Assigned task 1: Please copy the records below word for word, from the line with "How many data points does each series have?" through the end of the records, and leave the pictures out.

Study text:
The Reluctant Pixie Poole


The Reluctant Pixie Poole
(A Recovery of Helen Adam's San Francisco Years)

by Kristin Prevallet


In October of 1923, the Dundee Advertiser published an article called "Scot's Prodigy" which announced: "Scotland has given birth to many infant prodigies, but surely none has given more promise of future greatness than little Helen Douglas Adam gives."1 And indeed, the child's future would be great, not as Scotland's heir to Tennyson, but as America's godmother of the San Francisco Renaissance. She perplexed the beats with her persistence of writing nothing but ballads, and embodied for the San Francisco scene the spirit of Romanticism.

It is not difficult to find the sources for the ballad tradition that became ingrained in her and that fueled her energy and creative passion during her entire 83 years of writing. She grew up in Dundee with her younger sister Pat, daughters of a country minister, in a thatched house surrounded by the fairy pools and haunted woodlands of old Scotland, and a library filled with the great Victorian eccentrics like Andrew Lang, George MacDonald, and Arthur Rackham. Her Grandfather on her mother's side, William Douglas Dunn, was a famous Evangelist for the United Free Church of Scotland, who developed a unique conversion technique involving not just preaching, but picking up a hoe and digging, or taking a rod and casting, thereby winning the confidence of even the most stubborn fishermen and gardeners. Then, he would discuss his teachings using their own imagery. "Before ingrafting. . .cut the vine and then cut the little scion or branch; bring the two bleeding or wounded parts together. . .and tonight, the life of Christ is flowing through this little scion or branch to you."2

In 1924 her uncle, Theodore Douglas Dunn, a scholar of the "Orient's Influence on Shakespeare," was appointed to the prestegious position of Minister of Education in Bengal, India. That same year in February, he was crossing the Hoogley river and had a seizure which threw him over the edge of his boat. He drowned and his body was never found. A monument was erected at that spot to mark his passing, and there can be no doubt that the event had a profound effect on the 13 year old Helen. Images of drowned sailors and creatures lost at sea continued to haunt her writing and art for the rest of her life.

By the time that she was 20, Helen had published three books of poetry with a major English press, Hodder and Stoughton: The Elfin Pedlar and Tales Told by Pixie Pool (1923), Charms and Dreams from the Elfin Pedlar's Pack (1924), and Shadow of the Moon (1929). Her first book, The Elfin Peldar, was published when she was 14 years old, and includes 120 ballads composed from the time that she was two, at which time, according to the book's forward, the child "talked to her dolls in rhyme. She would tell them stories of fairies and flowers all clothed in beautiful language and in faultless rhythm."3 The 35 odd columns from different newspapers throughout Scotland and England that reviewed the book loved recounting certain anecdotes about the child's precocious mannerisms: "Sometimes, her mother, overhearing this casual flow of dainty rhymes would say 'Helen, can you repeat that? To which the child would answer, Oh No Mummy; but I shall say some more."4 The book was met with enthusiasm, and Helen was hailed as having "an extraordinary sense and handling of rhythm and rhyme."5 with a "perfect ear and a delicate imagination"6 and "a mind elect"7 which was "entirely free from self-consciousness or any thought of posing."8 Indeed, for whatever reasons that a country needs its prodigies, whether for the pride of Nationalism or for the moral support that comes from a strong youthful spirit that re-embodies the rhythms of its history, Helen Adam became the pride of Scotland. The Elfin Pedlar was graced even by a note of praise from the Queen of Scotland herself.

Assigned task 2: In the essay on Helen Adam, which river was her uncle Theodore Douglas Dunn crossing when he had a seizure and drowned?

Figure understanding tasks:

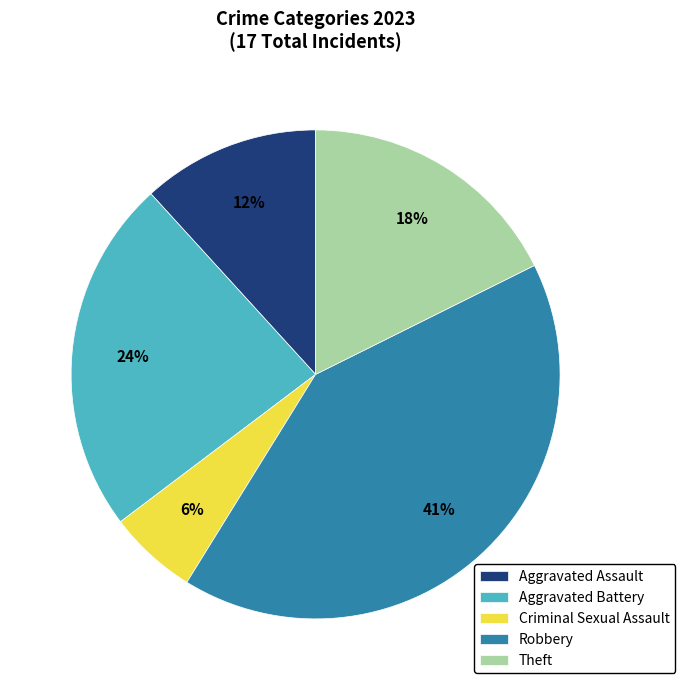

Combined, do Criminal Sexual Assault and Aggravated Assault account for over 50%?

No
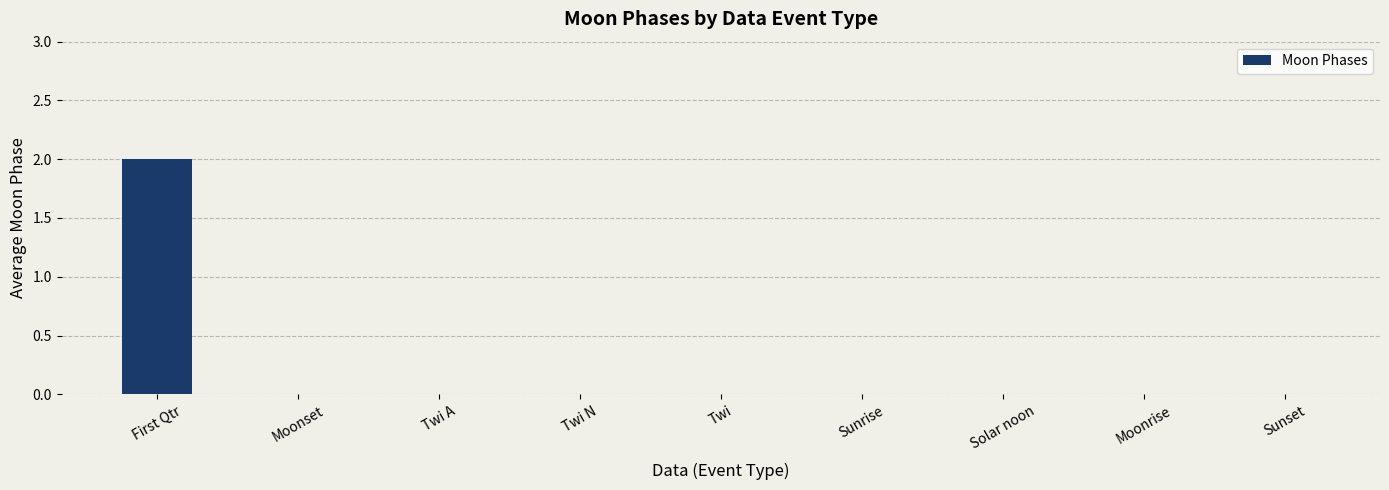

How many data points does each series have?

9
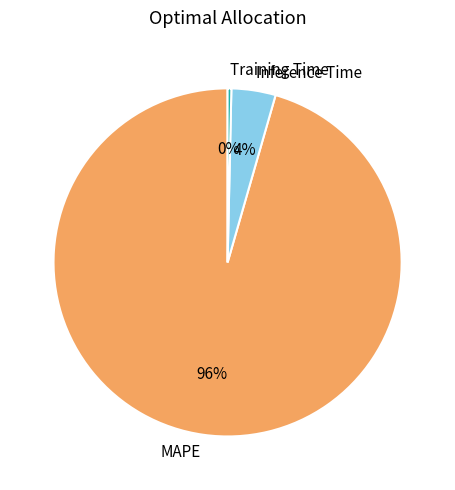

To the nearest percent, what is the combined percentage of MAPE and Inference Time?

100%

Response box 1:
How many data points does each series have?

9

To the nearest percent, what is the combined percentage of MAPE and Inference Time?

100%

Response box 2: The Hoogley river.